A block of data:

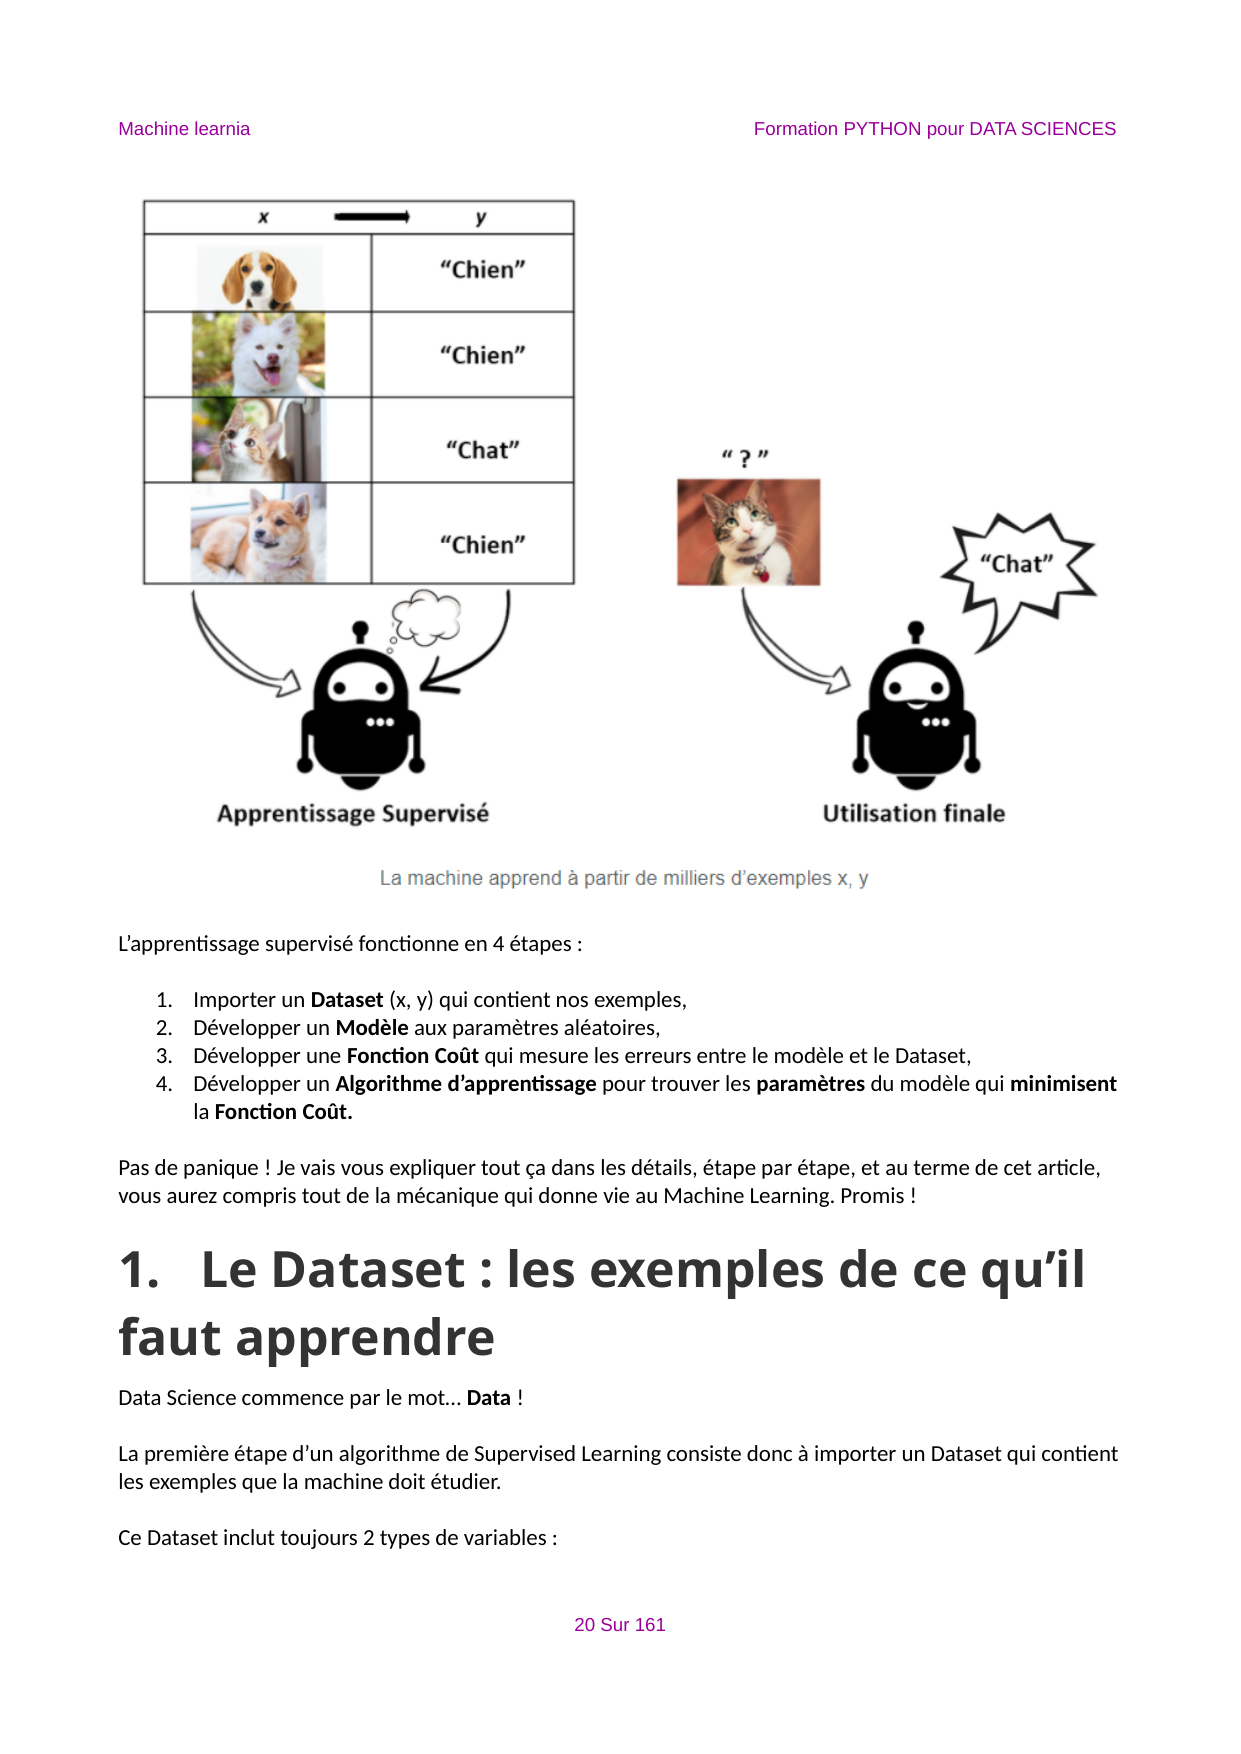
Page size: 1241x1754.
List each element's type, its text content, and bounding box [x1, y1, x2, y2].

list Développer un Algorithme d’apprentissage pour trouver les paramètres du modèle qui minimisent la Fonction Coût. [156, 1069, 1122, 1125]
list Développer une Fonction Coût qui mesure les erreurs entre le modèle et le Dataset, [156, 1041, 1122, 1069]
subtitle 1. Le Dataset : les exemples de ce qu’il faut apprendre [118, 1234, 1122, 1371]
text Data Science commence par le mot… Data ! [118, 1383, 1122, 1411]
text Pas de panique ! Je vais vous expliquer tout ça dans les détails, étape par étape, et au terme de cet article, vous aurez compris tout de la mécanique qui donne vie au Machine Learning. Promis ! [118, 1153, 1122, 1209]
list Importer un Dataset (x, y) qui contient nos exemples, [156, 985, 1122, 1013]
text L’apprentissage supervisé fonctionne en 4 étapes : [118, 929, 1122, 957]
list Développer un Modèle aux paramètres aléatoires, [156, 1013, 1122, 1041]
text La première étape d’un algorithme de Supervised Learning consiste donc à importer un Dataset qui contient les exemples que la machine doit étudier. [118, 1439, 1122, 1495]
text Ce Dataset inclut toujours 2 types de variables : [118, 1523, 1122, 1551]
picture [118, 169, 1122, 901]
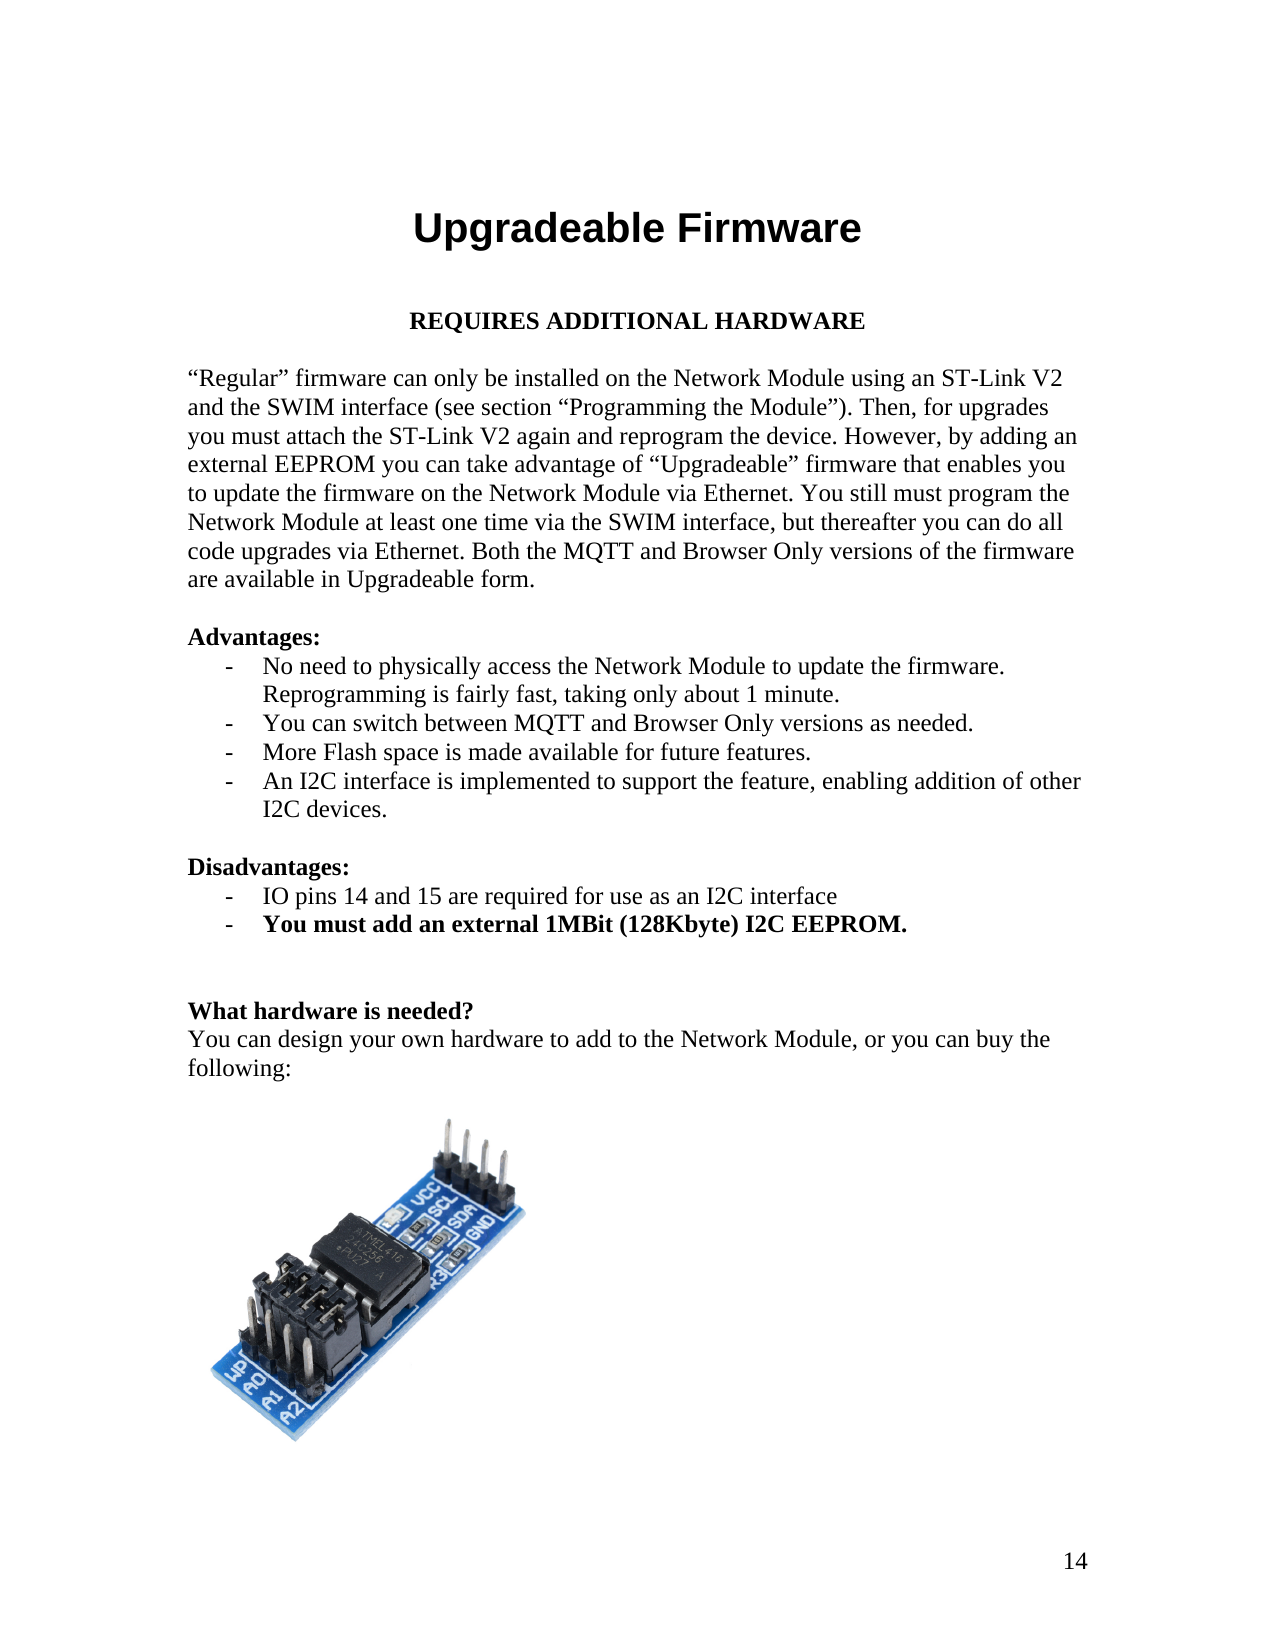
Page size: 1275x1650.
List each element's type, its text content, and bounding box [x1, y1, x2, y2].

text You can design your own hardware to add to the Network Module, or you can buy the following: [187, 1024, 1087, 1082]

**DIRECTIONS FOR THIS TASK:** Rewrite all of the material above, changing each "bounding box" to "enclosing rectangle" and keeping everything else unchanged. Omit the pictures from your answer.

**WRITTEN SOLUTION:**
Page size: 1241x1754.
List each element's type, its text content, and enclosing rectangle [x1, y1, x2, y2].

list Développer un Algorithme d’apprentissage pour trouver les paramètres du modèle qui minimisent la Fonction Coût. [156, 1069, 1122, 1125]
list Développer une Fonction Coût qui mesure les erreurs entre le modèle et le Dataset, [156, 1041, 1122, 1069]
subtitle 1. Le Dataset : les exemples de ce qu’il faut apprendre [118, 1234, 1122, 1371]
text Data Science commence par le mot… Data ! [118, 1383, 1122, 1411]
text Pas de panique ! Je vais vous expliquer tout ça dans les détails, étape par étape, et au terme de cet article, vous aurez compris tout de la mécanique qui donne vie au Machine Learning. Promis ! [118, 1153, 1122, 1209]
list Importer un Dataset (x, y) qui contient nos exemples, [156, 985, 1122, 1013]
text L’apprentissage supervisé fonctionne en 4 étapes : [118, 929, 1122, 957]
list Développer un Modèle aux paramètres aléatoires, [156, 1013, 1122, 1041]
text La première étape d’un algorithme de Supervised Learning consiste donc à importer un Dataset qui contient les exemples que la machine doit étudier. [118, 1439, 1122, 1495]
text Ce Dataset inclut toujours 2 types de variables : [118, 1523, 1122, 1551]
picture [118, 169, 1122, 901]
Page size: 1275x1650.
List each element's type, its text content, and enclosing rectangle [x1, y1, x2, y2].

text You can design your own hardware to add to the Network Module, or you can buy the following: [187, 1024, 1087, 1082]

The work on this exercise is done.